Канувшие и спасенные | страница 37



Не думаю, что тут можно что-то вычеркнуть или исправить, а вот некоторые добавления не помешают. То, что многие (и я в том числе) испытывали в заключении и после «стыд», а также чувство вины-неопровержимый факт, подтверждаемый многочисленными свидетельствами. На первый взгляд, это невероятно, но так оно и было. Попробую объяснить это на собственном опыте и подкрепить объяснениями других.

Как я уже говорил, чувство неловкости, которое многие испытали при освобождении, возможно и не было стыдом как таковым, но принималось за него. Почему? На этот вопрос могут быть разные ответы.

Исключим из нашего рассмотрения некоторые особые случаи, например, узников, большей частью политических, у которых была возможность оказывать помощь своим товарищам по лагерю, защищать их. Мы, основная масса заключенных, о них ничего не знали, даже не подозревали об их существовании, что, впрочем, вполне естественно, поскольку политическая и полицейская необходимость (политотдел Освенцима был ничем иным как структурой гестапо) вынуждала их действовать втайне не только от немцев, но и вообще ото всех. При мне в Освенциме, в этой концентрационной империи, 95 % заключенных составляли евреи, и политическая жизнь находилась в зачаточном состоянии. Я стал участником одного эпизода, который должен был бы меня насторожить, заставить кое-что заподозрить, не будь я раздавлен каждодневными мучениями.

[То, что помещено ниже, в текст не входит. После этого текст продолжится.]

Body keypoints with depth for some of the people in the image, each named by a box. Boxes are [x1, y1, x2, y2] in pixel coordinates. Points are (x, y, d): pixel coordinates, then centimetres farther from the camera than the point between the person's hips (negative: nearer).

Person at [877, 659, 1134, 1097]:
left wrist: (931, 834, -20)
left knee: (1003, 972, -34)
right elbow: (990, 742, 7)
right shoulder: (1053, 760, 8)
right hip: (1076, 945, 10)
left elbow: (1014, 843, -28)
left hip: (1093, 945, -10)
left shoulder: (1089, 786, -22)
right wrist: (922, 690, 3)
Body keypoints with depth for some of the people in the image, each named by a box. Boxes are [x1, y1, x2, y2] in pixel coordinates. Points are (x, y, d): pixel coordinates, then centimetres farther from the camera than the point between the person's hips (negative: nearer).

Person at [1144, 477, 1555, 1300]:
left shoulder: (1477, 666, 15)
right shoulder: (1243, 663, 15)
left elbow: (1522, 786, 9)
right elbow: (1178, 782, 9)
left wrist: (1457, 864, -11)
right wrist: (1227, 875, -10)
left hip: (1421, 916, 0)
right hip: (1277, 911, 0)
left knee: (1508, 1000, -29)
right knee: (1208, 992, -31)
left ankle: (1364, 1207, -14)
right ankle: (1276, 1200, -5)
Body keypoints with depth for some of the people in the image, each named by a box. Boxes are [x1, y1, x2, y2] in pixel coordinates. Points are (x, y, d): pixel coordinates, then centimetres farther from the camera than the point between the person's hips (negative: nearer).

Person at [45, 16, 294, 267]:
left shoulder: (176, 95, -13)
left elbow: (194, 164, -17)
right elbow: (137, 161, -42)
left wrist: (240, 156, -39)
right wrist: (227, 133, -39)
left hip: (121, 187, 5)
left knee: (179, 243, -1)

Примерно в мае 1944 года нашего почти безобидного капо сменил новый, оказавшийся настоящим злодеем. Все капо били заключенных, это составляло неотъемлемую часть их должностных обязанностей, это был их язык, с которым, хочешь — не хочешь, приходилось мириться, единственный, может быть, язык, понятный в лагерном Вавилоне каждому. Меняя оттенки, он мог выражать принуждение к работе, предостережение, наказание, но на шкале страданий занимал последнее место. Новый же капо бил разнообразно, неожиданно, злорадно, изощренно — по носу, по ногам, по гениталиям. Бил, чтобы сделать больно, чтобы заставить страдать, унизить. И не из слепой антисемитской ненависти, как многие, а с нескрываемым желанием причинить боль подвластному ему существу, зная, что оно не посмеет протестовать. Возможно, он был психически ненормальным, но в тех обстоятельствах, и это понятно, снисхождению, которое сегодня мы проявляем по отношению к подобным больным, не могло быть и места. Я поделился с одним товарищем, коммунистом, хорватским евреем: «Что делать? Как нам защититься от него? Должны ли мы действовать сообща?» Он как-то странно улыбнулся и сказал: «Вот увидишь, долго это продолжаться не будет». Через неделю после этого капо исчез. Много лет спустя, на одной из встреч бывших узников я узнал, что некоторые политические заключенные, работавшие в лагерном отделе труда, имели страшную возможность менять номера заключенных в списках отобранных в газ. Кто хотел и мог участвовать в борьбе с лагерной машиной, тот был защищен от «стыда» или по крайней мере от той неловкости, о которой я говорил; скорее он испытывал другие чувства. Другие чувства должен был испытывать и Зивадьян-тихий, спокойный человек, которого я мимоходом упомянул в главе «Песнь об Улиссе» своей книги «Человек ли это?» и который, как я узнал на той же встрече бывших узников, проносил на территорию лагеря взрывчатку на случай возможного восстания.